Выбитые изнутри чекистами, брызнули на мостовую стекла вестибюля. Оттуда открыли ответную стрельбу. Однако таким образом из-за перелетов под обстрелом оказалась советская пехотная колонна.

— В це-епь! — повелительно раздалось из колонны, и пехотинцы дугой рассыпались по площади. Убедившись, что грузовики уехали в боковой проулок, Кнапке оттянул своих людей назад. Их ряды смешались с советскими пехотинцами. Из здания пытались что-то кричать, но всякий раз крики заглушались автоматными очередями «бранденбуржцев».

— Чего делается-то, товарищ старшина? — бухнулся рядом с Земцовым на брусчатку молодой солдат из пехотной колонны.

— Диверсанты, — невозмутимо отвечал Земцов. И уловив движение в оконном проеме, дал туда короткую очередь. — Переоделись в нашу форму и документы хотели спереть секретные.

— По кому стрелять? — шмыгнув носом, деловито осведомился солдат, передергивая затвор трехлинейки.

— По синим фуражкам в окне, — указал направление Земцов.

— Есть по синим, — кивнул парень и, как показалось Земцову, усмехнулся даже чуть удовлетворенно.

Перестрелка продолжалась еще с минуту. Затем чекисты в здании, видимо, решили выбираться с другой стороны и потом уже доказывать пехоте, кто есть кто. Терять время было нельзя. Кнапке окликнул лейтенанта со стрелковыми петлицами:

— Немцы в городе?

— Нет! — прокричал в ответ лейтенант.

— А что за стрельба была на окраине?

Лейтенант, пригибаясь, перебежал ближе. Пояснил уже спокойнее:

— Пара мотоциклов попыталась сунуться — уничтожили огнем. А остальные, похоже, двинули в обход. Немцев в городе пока нет.

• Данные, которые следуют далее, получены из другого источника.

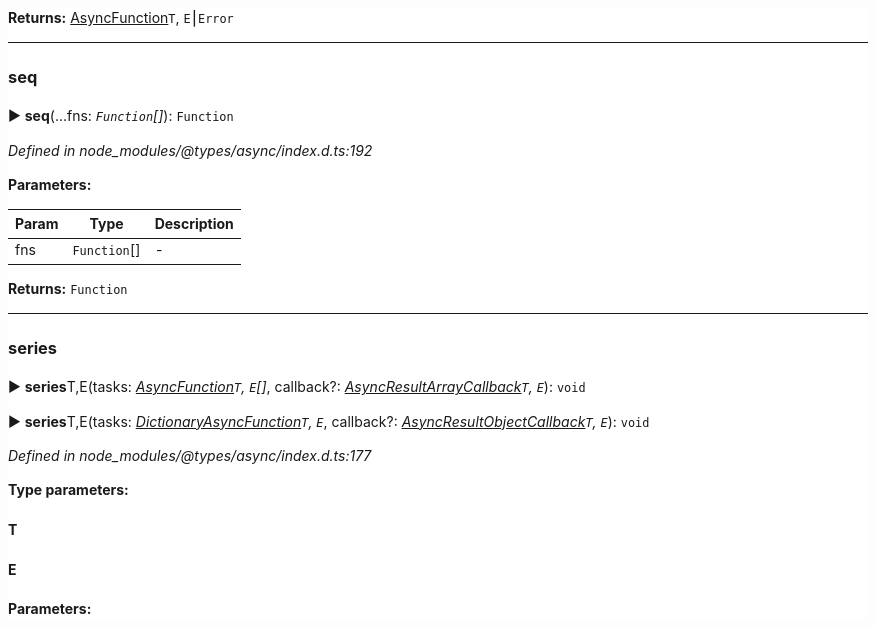 



**Returns:** [AsyncFunction](../interfaces/_node_modules__types_async_index_d_.asyncfunction.md)`T`, `E`⎮`Error`





___

<a id="seq"></a>

###  seq

► **seq**(...fns: *`Function`[]*): `Function`



*Defined in node_modules/@types/async/index.d.ts:192*



**Parameters:**

| Param | Type | Description |
| ------ | ------ | ------ |
| fns | `Function`[]   |  - |





**Returns:** `Function`





___

<a id="series"></a>

###  series

► **series**T,E(tasks: *[AsyncFunction](../interfaces/_node_modules__types_async_index_d_.asyncfunction.md)`T`, `E`[]*, callback?: *[AsyncResultArrayCallback](../interfaces/_node_modules__types_async_index_d_.asyncresultarraycallback.md)`T`, `E`*): `void`

► **series**T,E(tasks: *[Dictionary](../interfaces/_node_modules__types_async_index_d_.dictionary.md)[AsyncFunction](../interfaces/_node_modules__types_async_index_d_.asyncfunction.md)`T`, `E`*, callback?: *[AsyncResultObjectCallback](../interfaces/_node_modules__types_async_index_d_.asyncresultobjectcallback.md)`T`, `E`*): `void`



*Defined in node_modules/@types/async/index.d.ts:177*



**Type parameters:**

#### T 
#### E 
**Parameters:**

— Ясно, — отозвался Кнапке и указал на окна. — Держи эту банду под прицелом. А я со своими ребятами обойду их с тыла.

— Есть!

По сигналу «бранденбуржцы» оттянулись к боковому проулку. Когда площадь скрылась за углом дома, встали в рост и бегом припустили по нему вниз. Вскоре обнаружились и ожидавшие их грузовики. Быстро заскочили в кузова, расселись на добытых ящиках.

— Уходим, — распорядился Кнапке. — Быстро!

Раскачиваясь в такт движению машины и утирая с лица пот, Земцов мысленно отметил, что сегодня его выстрелы были, пожалуй, здесь первыми выстрелами продолжившейся гражданской войны, которая опять перешла из холодной стадии в горячую…

Они пригнали машины с документами в свой штаб. После чего получили задачу вновь переместиться в передовые порядки продолжавшего наступление 56-го германского моторизованного корпуса. Впереди была река Великая. Сейчас было необходимо разведать переправы через нее. А дальше… Дальше была Россия, которую надо прежде всего отбивать от Советов. А там разберемся. Так для себя думал Земцов.